- Born: 1972 Bahamas
- Died: January 6, 2000 (aged 27) Fox Hill Prison, Nassau, Bahamas
- Criminal status: Executed by hanging
- Conviction: Murder (2 counts)
- Criminal penalty: Death

= David Mitchell (murderer) =

Bahamian murderer (1972–2000)

David Mitchell (1972 – 6 January 2000) was a Bahamian murderer who killed two German tourists in the Bahamas and was executed as a result. His execution is the most recent to be performed by the government of the Bahamas.

Mitchell was convicted of stabbing his victims to death and received the mandatory sentence of death by hanging. He was originally scheduled to be executed on 10 August 1999, but execution was delayed to allow the Bahamian appeal courts to hear his appeal on the constitutionality of the death penalty. His appeal was rejected by the Bahamian courts and by the Judicial Committee of the Privy Council in London, which acts as the final court of appeal for the Bahamas. Mitchell was hanged in the Fox Hill Prison in Nassau on the morning of 6 January 2000.

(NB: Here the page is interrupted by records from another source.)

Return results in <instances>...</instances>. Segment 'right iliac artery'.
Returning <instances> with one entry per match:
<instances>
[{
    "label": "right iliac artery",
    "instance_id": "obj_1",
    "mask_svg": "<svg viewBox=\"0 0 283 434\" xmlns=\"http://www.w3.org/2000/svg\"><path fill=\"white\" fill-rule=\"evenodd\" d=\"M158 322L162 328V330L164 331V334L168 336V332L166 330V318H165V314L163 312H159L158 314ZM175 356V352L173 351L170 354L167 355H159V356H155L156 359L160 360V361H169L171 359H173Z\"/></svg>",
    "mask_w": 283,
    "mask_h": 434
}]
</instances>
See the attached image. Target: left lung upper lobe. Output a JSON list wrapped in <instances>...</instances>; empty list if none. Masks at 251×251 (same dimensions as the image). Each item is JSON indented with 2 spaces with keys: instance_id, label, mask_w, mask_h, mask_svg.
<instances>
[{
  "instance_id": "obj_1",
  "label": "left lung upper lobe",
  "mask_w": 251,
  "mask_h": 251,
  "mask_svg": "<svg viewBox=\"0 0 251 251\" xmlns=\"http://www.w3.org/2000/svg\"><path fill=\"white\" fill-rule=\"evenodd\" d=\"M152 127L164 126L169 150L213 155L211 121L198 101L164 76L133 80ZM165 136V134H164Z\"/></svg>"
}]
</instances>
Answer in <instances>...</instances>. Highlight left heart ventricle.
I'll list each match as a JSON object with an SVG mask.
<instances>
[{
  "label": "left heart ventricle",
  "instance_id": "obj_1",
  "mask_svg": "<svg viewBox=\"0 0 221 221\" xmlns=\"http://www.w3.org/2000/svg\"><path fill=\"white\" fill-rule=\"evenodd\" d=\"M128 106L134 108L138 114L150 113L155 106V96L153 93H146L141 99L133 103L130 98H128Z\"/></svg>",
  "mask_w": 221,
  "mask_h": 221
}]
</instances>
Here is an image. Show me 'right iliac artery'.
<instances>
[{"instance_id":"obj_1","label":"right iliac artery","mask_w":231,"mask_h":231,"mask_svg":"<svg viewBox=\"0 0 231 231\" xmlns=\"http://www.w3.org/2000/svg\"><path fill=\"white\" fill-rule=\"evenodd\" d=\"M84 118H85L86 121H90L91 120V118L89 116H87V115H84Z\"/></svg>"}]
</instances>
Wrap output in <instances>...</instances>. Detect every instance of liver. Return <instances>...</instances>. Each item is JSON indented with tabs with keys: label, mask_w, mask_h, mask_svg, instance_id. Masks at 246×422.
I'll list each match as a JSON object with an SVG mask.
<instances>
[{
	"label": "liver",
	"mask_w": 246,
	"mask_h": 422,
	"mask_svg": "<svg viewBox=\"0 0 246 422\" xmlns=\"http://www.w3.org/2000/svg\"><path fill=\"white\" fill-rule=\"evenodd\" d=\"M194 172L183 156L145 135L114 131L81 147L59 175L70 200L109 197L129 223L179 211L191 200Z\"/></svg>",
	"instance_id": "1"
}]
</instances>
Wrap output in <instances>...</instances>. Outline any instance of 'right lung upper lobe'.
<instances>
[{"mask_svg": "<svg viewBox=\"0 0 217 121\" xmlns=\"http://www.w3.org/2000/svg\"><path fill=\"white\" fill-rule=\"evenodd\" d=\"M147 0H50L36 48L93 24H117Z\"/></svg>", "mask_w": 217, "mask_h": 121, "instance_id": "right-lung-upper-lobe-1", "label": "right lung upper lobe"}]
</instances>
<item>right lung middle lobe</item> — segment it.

His execution was controversial because it was carried out while he had an appeal pending before the Inter-American Commission on Human Rights. Amnesty International alleged that this amounted to a violation of the Bahamas' treaty obligations as a member of the Organization of American States. The victims' son had also requested that the death sentence be commuted. John Higgs was scheduled to be executed the same day as Mitchell for an unrelated murder, but he committed suicide the day before.